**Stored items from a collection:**
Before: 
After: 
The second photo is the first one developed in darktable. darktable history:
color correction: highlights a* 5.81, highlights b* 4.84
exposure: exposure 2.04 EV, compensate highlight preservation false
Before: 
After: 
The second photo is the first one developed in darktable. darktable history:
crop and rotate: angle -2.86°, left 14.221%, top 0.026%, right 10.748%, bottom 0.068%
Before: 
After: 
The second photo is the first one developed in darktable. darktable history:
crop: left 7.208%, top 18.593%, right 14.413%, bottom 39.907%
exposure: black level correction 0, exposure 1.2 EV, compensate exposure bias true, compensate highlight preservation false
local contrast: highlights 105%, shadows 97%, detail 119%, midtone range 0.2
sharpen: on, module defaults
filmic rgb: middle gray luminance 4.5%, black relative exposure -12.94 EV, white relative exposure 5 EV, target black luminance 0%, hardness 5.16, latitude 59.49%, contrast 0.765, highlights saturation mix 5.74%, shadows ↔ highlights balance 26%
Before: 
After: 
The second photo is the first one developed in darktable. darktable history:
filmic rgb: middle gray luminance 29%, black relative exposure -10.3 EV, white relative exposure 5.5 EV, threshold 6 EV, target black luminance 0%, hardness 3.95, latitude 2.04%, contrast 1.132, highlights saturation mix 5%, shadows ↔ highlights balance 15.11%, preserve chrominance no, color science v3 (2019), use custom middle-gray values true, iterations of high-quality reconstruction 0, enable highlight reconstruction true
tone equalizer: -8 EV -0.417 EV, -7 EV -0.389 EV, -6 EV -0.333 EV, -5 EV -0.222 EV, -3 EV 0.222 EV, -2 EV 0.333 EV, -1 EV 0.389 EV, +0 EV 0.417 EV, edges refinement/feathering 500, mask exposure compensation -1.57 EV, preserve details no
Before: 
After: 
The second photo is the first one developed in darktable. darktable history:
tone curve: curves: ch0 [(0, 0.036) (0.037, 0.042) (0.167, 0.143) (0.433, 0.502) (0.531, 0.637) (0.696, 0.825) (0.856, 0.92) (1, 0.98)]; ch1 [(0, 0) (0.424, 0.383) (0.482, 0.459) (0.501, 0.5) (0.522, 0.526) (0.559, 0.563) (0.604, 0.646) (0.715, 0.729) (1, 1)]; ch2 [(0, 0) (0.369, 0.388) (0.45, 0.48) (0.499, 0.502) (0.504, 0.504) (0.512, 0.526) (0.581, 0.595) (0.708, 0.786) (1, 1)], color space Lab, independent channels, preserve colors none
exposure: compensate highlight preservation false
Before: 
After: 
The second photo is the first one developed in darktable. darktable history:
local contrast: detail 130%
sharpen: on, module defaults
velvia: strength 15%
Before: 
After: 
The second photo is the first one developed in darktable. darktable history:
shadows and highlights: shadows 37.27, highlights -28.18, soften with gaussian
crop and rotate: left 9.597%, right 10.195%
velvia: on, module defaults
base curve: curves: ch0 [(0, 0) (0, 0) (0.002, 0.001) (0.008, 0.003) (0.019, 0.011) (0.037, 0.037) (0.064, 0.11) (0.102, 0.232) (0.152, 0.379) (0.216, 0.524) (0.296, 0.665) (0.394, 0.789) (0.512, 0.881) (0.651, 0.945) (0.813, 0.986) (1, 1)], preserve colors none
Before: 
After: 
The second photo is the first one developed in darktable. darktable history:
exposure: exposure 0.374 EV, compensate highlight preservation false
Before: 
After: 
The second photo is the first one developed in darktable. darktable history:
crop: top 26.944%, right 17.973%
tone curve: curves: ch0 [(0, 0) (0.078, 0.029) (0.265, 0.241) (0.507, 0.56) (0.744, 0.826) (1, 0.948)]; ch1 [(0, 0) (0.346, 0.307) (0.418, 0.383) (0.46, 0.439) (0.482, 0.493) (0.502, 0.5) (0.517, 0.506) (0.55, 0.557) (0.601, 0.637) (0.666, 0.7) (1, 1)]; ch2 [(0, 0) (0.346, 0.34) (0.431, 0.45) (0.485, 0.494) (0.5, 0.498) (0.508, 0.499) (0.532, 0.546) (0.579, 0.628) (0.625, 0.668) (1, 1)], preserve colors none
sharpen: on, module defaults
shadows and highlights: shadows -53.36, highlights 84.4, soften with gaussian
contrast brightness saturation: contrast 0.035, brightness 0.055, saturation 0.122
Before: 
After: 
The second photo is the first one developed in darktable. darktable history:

**Exercise:** Rewrite all of the records above, putting "processed" wherever "developed" appears and leaving everything else as it is.

**Problem solution:**
Before: 
After: 
The second photo is the first one processed in darktable. darktable history:
color correction: highlights a* 5.81, highlights b* 4.84
exposure: exposure 2.04 EV, compensate highlight preservation false
Before: 
After: 
The second photo is the first one processed in darktable. darktable history:
crop and rotate: angle -2.86°, left 14.221%, top 0.026%, right 10.748%, bottom 0.068%
Before: 
After: 
The second photo is the first one processed in darktable. darktable history:
crop: left 7.208%, top 18.593%, right 14.413%, bottom 39.907%
exposure: black level correction 0, exposure 1.2 EV, compensate exposure bias true, compensate highlight preservation false
local contrast: highlights 105%, shadows 97%, detail 119%, midtone range 0.2
sharpen: on, module defaults
filmic rgb: middle gray luminance 4.5%, black relative exposure -12.94 EV, white relative exposure 5 EV, target black luminance 0%, hardness 5.16, latitude 59.49%, contrast 0.765, highlights saturation mix 5.74%, shadows ↔ highlights balance 26%
Before: 
After: 
The second photo is the first one processed in darktable. darktable history:
filmic rgb: middle gray luminance 29%, black relative exposure -10.3 EV, white relative exposure 5.5 EV, threshold 6 EV, target black luminance 0%, hardness 3.95, latitude 2.04%, contrast 1.132, highlights saturation mix 5%, shadows ↔ highlights balance 15.11%, preserve chrominance no, color science v3 (2019), use custom middle-gray values true, iterations of high-quality reconstruction 0, enable highlight reconstruction true
tone equalizer: -8 EV -0.417 EV, -7 EV -0.389 EV, -6 EV -0.333 EV, -5 EV -0.222 EV, -3 EV 0.222 EV, -2 EV 0.333 EV, -1 EV 0.389 EV, +0 EV 0.417 EV, edges refinement/feathering 500, mask exposure compensation -1.57 EV, preserve details no
Before: 
After: 
The second photo is the first one processed in darktable. darktable history:
tone curve: curves: ch0 [(0, 0.036) (0.037, 0.042) (0.167, 0.143) (0.433, 0.502) (0.531, 0.637) (0.696, 0.825) (0.856, 0.92) (1, 0.98)]; ch1 [(0, 0) (0.424, 0.383) (0.482, 0.459) (0.501, 0.5) (0.522, 0.526) (0.559, 0.563) (0.604, 0.646) (0.715, 0.729) (1, 1)]; ch2 [(0, 0) (0.369, 0.388) (0.45, 0.48) (0.499, 0.502) (0.504, 0.504) (0.512, 0.526) (0.581, 0.595) (0.708, 0.786) (1, 1)], color space Lab, independent channels, preserve colors none
exposure: compensate highlight preservation false
Before: 
After: 
The second photo is the first one processed in darktable. darktable history:
local contrast: detail 130%
sharpen: on, module defaults
velvia: strength 15%
Before: 
After: 
The second photo is the first one processed in darktable. darktable history:
shadows and highlights: shadows 37.27, highlights -28.18, soften with gaussian
crop and rotate: left 9.597%, right 10.195%
velvia: on, module defaults
base curve: curves: ch0 [(0, 0) (0, 0) (0.002, 0.001) (0.008, 0.003) (0.019, 0.011) (0.037, 0.037) (0.064, 0.11) (0.102, 0.232) (0.152, 0.379) (0.216, 0.524) (0.296, 0.665) (0.394, 0.789) (0.512, 0.881) (0.651, 0.945) (0.813, 0.986) (1, 1)], preserve colors none
Before: 
After: 
The second photo is the first one processed in darktable. darktable history:
exposure: exposure 0.374 EV, compensate highlight preservation false
Before: 
After: 
The second photo is the first one processed in darktable. darktable history:
crop: top 26.944%, right 17.973%
tone curve: curves: ch0 [(0, 0) (0.078, 0.029) (0.265, 0.241) (0.507, 0.56) (0.744, 0.826) (1, 0.948)]; ch1 [(0, 0) (0.346, 0.307) (0.418, 0.383) (0.46, 0.439) (0.482, 0.493) (0.502, 0.5) (0.517, 0.506) (0.55, 0.557) (0.601, 0.637) (0.666, 0.7) (1, 1)]; ch2 [(0, 0) (0.346, 0.34) (0.431, 0.45) (0.485, 0.494) (0.5, 0.498) (0.508, 0.499) (0.532, 0.546) (0.579, 0.628) (0.625, 0.668) (1, 1)], preserve colors none
sharpen: on, module defaults
shadows and highlights: shadows -53.36, highlights 84.4, soften with gaussian
contrast brightness saturation: contrast 0.035, brightness 0.055, saturation 0.122
Before: 
After: 
The second photo is the first one processed in darktable. darktable history:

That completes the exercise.